*What to do:*
Tally the lines in the listing below that contain the string "White", treating uppercase and lowercase letters as different. Give only the number.

*Input data:*
::::::::::

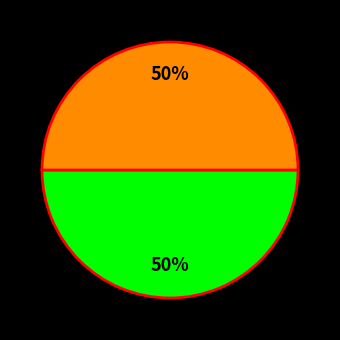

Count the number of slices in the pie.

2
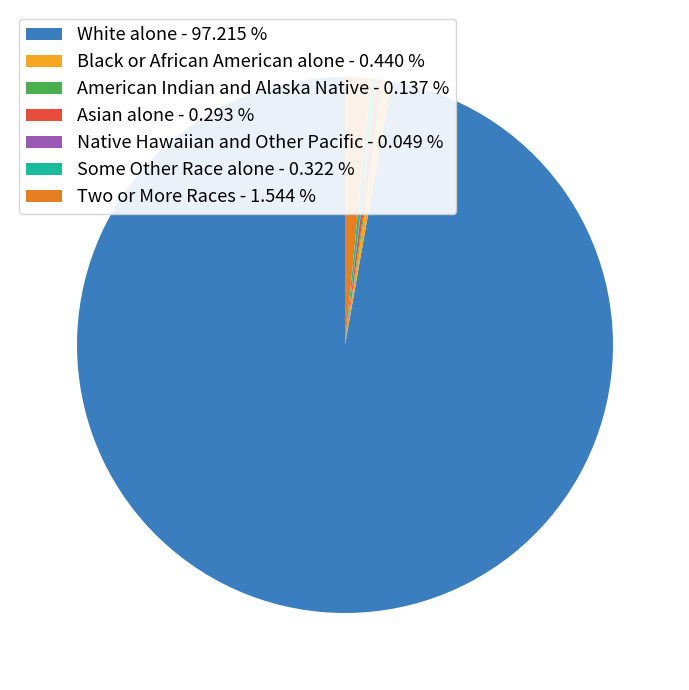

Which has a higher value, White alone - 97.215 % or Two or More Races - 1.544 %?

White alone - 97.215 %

::::::::::

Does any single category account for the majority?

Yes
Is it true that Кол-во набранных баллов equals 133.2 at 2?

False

::::::::::

*Task result:*
2